- What is needed
Repeat every line of the data below word for word, leaving the pictures out.

[Records from a data source]
◆ ◆ ◆

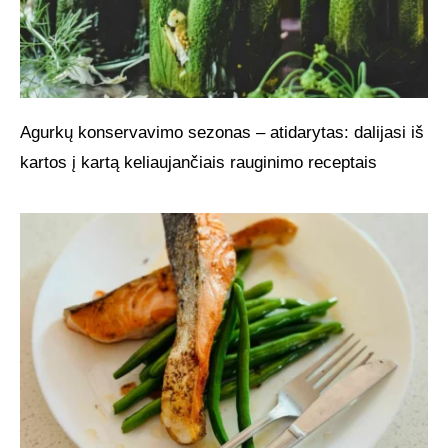
Agurkų konservavimo sezonas – atidarytas: dalijasi iš
kartos į kartą keliaujančiais rauginimo receptais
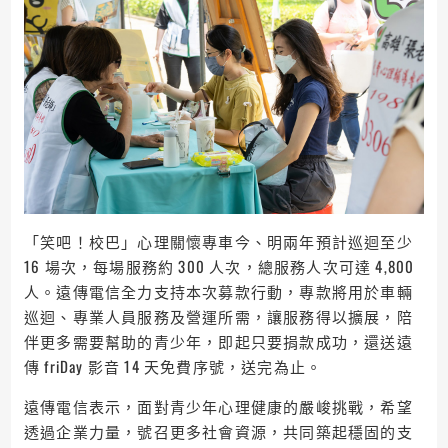
「笑吧！校巴」心理關懷專車今、明兩年預計巡迴至少
16 場次，每場服務約 300 人次，總服務人次可達 4,800
人。遠傳電信全力支持本次募款行動，專款將用於車輛
巡迴、專業人員服務及營運所需，讓服務得以擴展，陪
伴更多需要幫助的青少年，即起只要捐款成功，還送遠
傳 friDay 影音 14 天免費序號，送完為止。
遠傳電信表示，面對青少年心理健康的嚴峻挑戰，希望
透過企業力量，號召更多社會資源，共同築起穩固的支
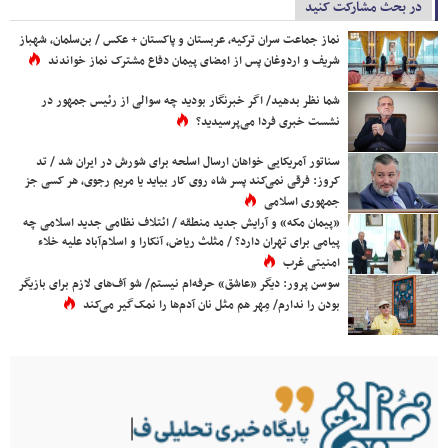
در بحث مشارکت کنید
نماز جماعت سران ترکیه، عربستان و پاکستان + عکس / بن‌سلمان، شهباز
شریف و اردوغان پس از امضای پیمان دفاع مشترک نماز خواندند
شما نظر بدهید/ اگر خبرنگار بودید چه سوالی از رئیس جمهور در
نشست خبری فردا می‌پرسیدید؟
سناتور آمریکایی خواهان ارسال اسلحه برای شورش در ایران شد / تد
کروز: فرقی نمی‌کند پسر شاه روی کار بیاید یا مریم رجوی، هر کسی جز
جمهوری اسلامی
«پیمان مکه» و آرایش جدید منطقه / ائتلاف نظامی جدید اسلامی چه
پیامی برای تهران دارد؟ / مثلث ریاض، آنکارا و اسلام‌آباد علیه خلاء
امنیتی غرب
سوسن پرور: دیگر «عاشق» حرفه‌ام نیستم/ شو آف‌های لازم برای بازیگر
بودن را ندارم/ مِهر هم مثل نان آدم‌ها را نمک‌گیر می‌کند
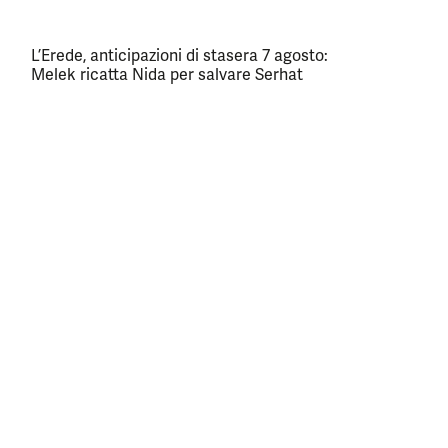
L’Erede, anticipazioni di stasera 7 agosto:
Melek ricatta Nida per salvare Serhat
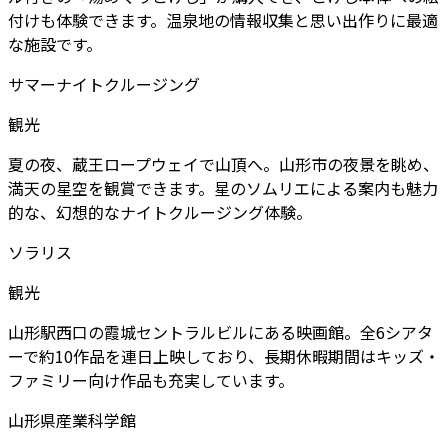
付けも体験できます。温泉地の情報収集と思い出作りに最適
な施設です。
サマーナイトクルージング
観光
夏の夜、蔵王ロープウェイで山頂へ。山形市の夜景を眺め、
満天の星空を観賞できます。星のソムリエによる案内も魅力
的な、幻想的なナイトクルージング体験。
ソラリス
観光
山形駅西口の霞城セントラルビルにある映画館。全6シアタ
ーで約10作品を連日上映しており、長期休暇期間はキッズ・
ファミリー向け作品も充実しています。
山形県産業科学館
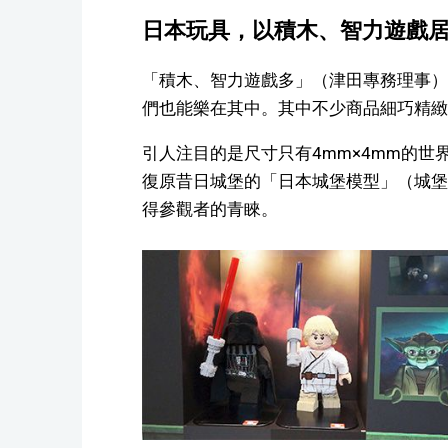
日本玩具，以積木、智力遊戲
「積木、智力遊戲多」（津田專務理事）
們也能樂在其中。其中不少商品細巧精緻
引人注目的是尺寸只有4mm×4mm的世
復原昔日城堡的「日本城堡模型」（城堡
得參觀者的青睞。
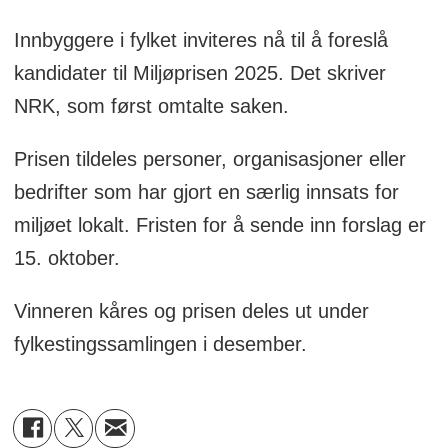
Innbyggere i fylket inviteres nå til å foreslå
kandidater til Miljøprisen 2025. Det skriver
NRK, som først omtalte saken.
Prisen tildeles personer, organisasjoner eller
bedrifter som har gjort en særlig innsats for
miljøet lokalt. Fristen for å sende inn forslag er
15. oktober.
Vinneren kåres og prisen deles ut under
fylkestingssamlingen i desember.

◆ ◆ ◆

- Solution below
Agurkų konservavimo sezonas – atidarytas: dalijasi iš
kartos į kartą keliaujančiais rauginimo receptais
「笑吧！校巴」心理關懷專車今、明兩年預計巡迴至少
16 場次，每場服務約 300 人次，總服務人次可達 4,800
人。遠傳電信全力支持本次募款行動，專款將用於車輛
巡迴、專業人員服務及營運所需，讓服務得以擴展，陪
伴更多需要幫助的青少年，即起只要捐款成功，還送遠
傳 friDay 影音 14 天免費序號，送完為止。
遠傳電信表示，面對青少年心理健康的嚴峻挑戰，希望
透過企業力量，號召更多社會資源，共同築起穩固的支
در بحث مشارکت کنید
نماز جماعت سران ترکیه، عربستان و پاکستان + عکس / بن‌سلمان، شهباز
شریف و اردوغان پس از امضای پیمان دفاع مشترک نماز خواندند
شما نظر بدهید/ اگر خبرنگار بودید چه سوالی از رئیس جمهور در
نشست خبری فردا می‌پرسیدید؟
سناتور آمریکایی خواهان ارسال اسلحه برای شورش در ایران شد / تد
کروز: فرقی نمی‌کند پسر شاه روی کار بیاید یا مریم رجوی، هر کسی جز
جمهوری اسلامی
«پیمان مکه» و آرایش جدید منطقه / ائتلاف نظامی جدید اسلامی چه
پیامی برای تهران دارد؟ / مثلث ریاض، آنکارا و اسلام‌آباد علیه خلاء
امنیتی غرب
سوسن پرور: دیگر «عاشق» حرفه‌ام نیستم/ شو آف‌های لازم برای بازیگر
بودن را ندارم/ مِهر هم مثل نان آدم‌ها را نمک‌گیر می‌کند
L’Erede, anticipazioni di stasera 7 agosto:
Melek ricatta Nida per salvare Serhat
付けも体験できます。温泉地の情報収集と思い出作りに最適
な施設です。
サマーナイトクルージング
観光
夏の夜、蔵王ロープウェイで山頂へ。山形市の夜景を眺め、
満天の星空を観賞できます。星のソムリエによる案内も魅力
的な、幻想的なナイトクルージング体験。
ソラリス
観光
山形駅西口の霞城セントラルビルにある映画館。全6シアタ
ーで約10作品を連日上映しており、長期休暇期間はキッズ・
ファミリー向け作品も充実しています。
山形県産業科学館
日本玩具，以積木、智力遊戲
「積木、智力遊戲多」（津田專務理事）
們也能樂在其中。其中不少商品細巧精緻
引人注目的是尺寸只有4mm×4mm的世
復原昔日城堡的「日本城堡模型」（城堡
得參觀者的青睞。
Innbyggere i fylket inviteres nå til å foreslå
kandidater til Miljøprisen 2025. Det skriver
NRK, som først omtalte saken.
Prisen tildeles personer, organisasjoner eller
bedrifter som har gjort en særlig innsats for
miljøet lokalt. Fristen for å sende inn forslag er
15. oktober.
Vinneren kåres og prisen deles ut under
fylkestingssamlingen i desember.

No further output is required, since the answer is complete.